Work order ▸ When the line containing "COMMANDER UNE PRESTATION" appears in the entries below, begin printing there and stop after the line containing "nedenle söz konusu"; print each of those lines exactly and no other line.

**** Data in this exercise

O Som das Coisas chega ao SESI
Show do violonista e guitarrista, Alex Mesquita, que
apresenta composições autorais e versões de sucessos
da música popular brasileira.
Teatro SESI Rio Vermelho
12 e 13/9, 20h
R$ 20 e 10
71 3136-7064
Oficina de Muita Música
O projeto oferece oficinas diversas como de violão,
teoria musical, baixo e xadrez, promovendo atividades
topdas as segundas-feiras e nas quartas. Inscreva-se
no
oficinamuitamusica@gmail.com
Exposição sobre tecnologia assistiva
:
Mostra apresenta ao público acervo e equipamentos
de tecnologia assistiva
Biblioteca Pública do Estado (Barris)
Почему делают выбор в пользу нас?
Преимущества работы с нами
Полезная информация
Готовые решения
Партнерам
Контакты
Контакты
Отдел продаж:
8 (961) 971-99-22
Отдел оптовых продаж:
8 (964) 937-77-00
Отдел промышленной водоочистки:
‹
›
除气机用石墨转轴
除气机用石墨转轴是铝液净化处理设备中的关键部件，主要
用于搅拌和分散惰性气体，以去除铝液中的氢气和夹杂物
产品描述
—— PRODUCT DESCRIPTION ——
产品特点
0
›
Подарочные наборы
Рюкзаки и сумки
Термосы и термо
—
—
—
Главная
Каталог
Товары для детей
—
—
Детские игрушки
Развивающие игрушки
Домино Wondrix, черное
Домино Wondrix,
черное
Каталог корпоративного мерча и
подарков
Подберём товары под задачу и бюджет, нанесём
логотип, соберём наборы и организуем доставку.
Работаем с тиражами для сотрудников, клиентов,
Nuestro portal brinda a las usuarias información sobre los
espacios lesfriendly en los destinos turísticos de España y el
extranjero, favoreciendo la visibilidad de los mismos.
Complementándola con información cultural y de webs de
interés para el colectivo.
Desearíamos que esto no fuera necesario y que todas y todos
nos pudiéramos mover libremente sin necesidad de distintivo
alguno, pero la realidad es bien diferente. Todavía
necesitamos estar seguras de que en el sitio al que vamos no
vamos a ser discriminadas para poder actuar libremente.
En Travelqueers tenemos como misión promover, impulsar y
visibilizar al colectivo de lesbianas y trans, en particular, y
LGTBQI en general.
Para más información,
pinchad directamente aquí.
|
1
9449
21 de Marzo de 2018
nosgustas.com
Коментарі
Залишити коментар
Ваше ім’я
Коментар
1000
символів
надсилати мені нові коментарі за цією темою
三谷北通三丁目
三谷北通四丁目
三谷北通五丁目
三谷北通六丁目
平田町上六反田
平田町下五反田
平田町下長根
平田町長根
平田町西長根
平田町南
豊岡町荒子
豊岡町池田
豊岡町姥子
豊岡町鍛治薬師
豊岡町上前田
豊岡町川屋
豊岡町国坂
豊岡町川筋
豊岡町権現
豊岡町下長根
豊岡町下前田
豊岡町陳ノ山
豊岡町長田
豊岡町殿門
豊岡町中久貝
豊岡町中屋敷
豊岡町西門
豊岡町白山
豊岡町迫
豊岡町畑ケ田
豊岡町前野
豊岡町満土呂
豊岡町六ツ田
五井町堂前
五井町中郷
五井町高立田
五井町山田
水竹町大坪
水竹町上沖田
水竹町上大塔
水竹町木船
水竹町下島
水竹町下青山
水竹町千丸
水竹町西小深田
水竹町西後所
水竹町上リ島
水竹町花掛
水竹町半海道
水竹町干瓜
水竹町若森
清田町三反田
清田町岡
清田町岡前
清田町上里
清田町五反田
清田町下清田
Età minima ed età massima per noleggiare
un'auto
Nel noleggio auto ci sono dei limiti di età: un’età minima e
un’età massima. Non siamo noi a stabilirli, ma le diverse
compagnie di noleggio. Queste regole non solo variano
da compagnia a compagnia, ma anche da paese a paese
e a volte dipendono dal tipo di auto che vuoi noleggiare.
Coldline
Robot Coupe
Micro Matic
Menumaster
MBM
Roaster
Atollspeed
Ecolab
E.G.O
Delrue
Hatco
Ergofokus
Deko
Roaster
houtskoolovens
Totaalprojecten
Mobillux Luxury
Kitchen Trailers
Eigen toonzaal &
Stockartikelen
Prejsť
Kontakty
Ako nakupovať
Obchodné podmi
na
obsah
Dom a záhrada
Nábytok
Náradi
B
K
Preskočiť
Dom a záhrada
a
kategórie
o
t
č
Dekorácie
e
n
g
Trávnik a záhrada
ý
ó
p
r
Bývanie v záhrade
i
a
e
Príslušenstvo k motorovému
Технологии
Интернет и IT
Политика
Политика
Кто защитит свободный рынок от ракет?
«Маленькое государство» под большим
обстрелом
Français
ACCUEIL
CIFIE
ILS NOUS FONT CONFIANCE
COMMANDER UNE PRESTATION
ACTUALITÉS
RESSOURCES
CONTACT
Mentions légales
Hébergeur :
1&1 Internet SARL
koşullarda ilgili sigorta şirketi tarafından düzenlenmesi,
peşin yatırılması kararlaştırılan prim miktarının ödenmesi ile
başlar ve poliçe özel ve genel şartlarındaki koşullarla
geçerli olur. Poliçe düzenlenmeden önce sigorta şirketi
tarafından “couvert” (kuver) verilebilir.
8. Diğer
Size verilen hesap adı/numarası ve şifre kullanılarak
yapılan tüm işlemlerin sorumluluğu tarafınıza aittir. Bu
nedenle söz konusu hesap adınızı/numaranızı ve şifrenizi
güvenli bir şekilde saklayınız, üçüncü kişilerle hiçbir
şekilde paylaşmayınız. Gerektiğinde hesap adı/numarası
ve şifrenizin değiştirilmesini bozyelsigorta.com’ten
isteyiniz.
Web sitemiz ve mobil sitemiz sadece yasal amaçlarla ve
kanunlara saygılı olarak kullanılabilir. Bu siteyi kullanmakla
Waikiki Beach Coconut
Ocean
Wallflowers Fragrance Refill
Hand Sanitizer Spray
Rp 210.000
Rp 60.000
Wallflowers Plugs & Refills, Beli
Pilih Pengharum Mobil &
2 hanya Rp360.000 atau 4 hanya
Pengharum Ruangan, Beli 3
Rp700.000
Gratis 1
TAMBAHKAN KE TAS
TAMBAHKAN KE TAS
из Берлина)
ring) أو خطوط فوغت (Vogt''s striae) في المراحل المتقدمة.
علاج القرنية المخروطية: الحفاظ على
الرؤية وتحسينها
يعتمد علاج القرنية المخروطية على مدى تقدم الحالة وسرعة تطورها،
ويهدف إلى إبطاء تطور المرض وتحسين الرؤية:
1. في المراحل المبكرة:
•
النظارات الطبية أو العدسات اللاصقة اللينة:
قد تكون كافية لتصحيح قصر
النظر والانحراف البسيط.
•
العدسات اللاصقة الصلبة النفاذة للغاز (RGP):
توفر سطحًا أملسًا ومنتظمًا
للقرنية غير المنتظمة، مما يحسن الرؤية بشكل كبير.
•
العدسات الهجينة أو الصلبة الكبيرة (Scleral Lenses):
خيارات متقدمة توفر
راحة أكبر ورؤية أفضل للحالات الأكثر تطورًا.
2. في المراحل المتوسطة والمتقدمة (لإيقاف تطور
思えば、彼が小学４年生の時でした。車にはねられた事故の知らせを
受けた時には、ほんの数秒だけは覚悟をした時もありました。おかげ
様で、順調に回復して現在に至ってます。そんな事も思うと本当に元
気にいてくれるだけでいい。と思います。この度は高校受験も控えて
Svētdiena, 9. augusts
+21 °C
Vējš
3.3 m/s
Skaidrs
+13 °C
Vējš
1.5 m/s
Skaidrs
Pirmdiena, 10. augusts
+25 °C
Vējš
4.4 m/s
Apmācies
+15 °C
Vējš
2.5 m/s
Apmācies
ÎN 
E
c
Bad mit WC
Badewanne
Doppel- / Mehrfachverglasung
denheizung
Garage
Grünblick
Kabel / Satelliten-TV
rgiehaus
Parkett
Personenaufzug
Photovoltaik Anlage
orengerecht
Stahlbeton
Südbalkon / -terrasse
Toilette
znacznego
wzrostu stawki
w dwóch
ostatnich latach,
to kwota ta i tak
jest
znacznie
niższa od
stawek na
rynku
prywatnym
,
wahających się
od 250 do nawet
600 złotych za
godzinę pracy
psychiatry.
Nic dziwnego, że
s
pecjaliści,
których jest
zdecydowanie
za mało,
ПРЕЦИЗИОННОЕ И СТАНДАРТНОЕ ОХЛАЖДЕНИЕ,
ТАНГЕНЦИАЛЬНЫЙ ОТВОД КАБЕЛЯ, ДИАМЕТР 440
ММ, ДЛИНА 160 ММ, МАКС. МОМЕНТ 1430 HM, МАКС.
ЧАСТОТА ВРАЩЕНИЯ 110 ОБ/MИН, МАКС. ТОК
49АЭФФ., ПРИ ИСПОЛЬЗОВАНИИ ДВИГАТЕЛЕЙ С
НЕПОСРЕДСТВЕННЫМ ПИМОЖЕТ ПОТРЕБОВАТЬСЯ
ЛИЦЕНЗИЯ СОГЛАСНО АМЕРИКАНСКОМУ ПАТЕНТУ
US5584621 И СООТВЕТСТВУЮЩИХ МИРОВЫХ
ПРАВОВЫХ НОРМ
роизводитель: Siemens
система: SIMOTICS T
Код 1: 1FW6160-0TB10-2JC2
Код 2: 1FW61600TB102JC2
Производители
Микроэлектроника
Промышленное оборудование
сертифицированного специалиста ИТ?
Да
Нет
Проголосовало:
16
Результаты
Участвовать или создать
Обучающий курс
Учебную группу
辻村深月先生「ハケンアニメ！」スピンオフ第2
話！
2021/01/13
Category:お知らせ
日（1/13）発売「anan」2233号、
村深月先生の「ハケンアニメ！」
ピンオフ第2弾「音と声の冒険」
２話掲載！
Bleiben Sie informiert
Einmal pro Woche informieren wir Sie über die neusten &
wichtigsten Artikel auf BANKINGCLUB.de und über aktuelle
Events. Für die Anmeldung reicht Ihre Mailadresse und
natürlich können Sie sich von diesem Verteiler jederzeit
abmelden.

********

Task result ▸
COMMANDER UNE PRESTATION
ACTUALITÉS
RESSOURCES
CONTACT
Mentions légales
Hébergeur :
1&1 Internet SARL
koşullarda ilgili sigorta şirketi tarafından düzenlenmesi,
peşin yatırılması kararlaştırılan prim miktarının ödenmesi ile
başlar ve poliçe özel ve genel şartlarındaki koşullarla
geçerli olur. Poliçe düzenlenmeden önce sigorta şirketi
tarafından “couvert” (kuver) verilebilir.
8. Diğer
Size verilen hesap adı/numarası ve şifre kullanılarak
yapılan tüm işlemlerin sorumluluğu tarafınıza aittir. Bu
nedenle söz konusu hesap adınızı/numaranızı ve şifrenizi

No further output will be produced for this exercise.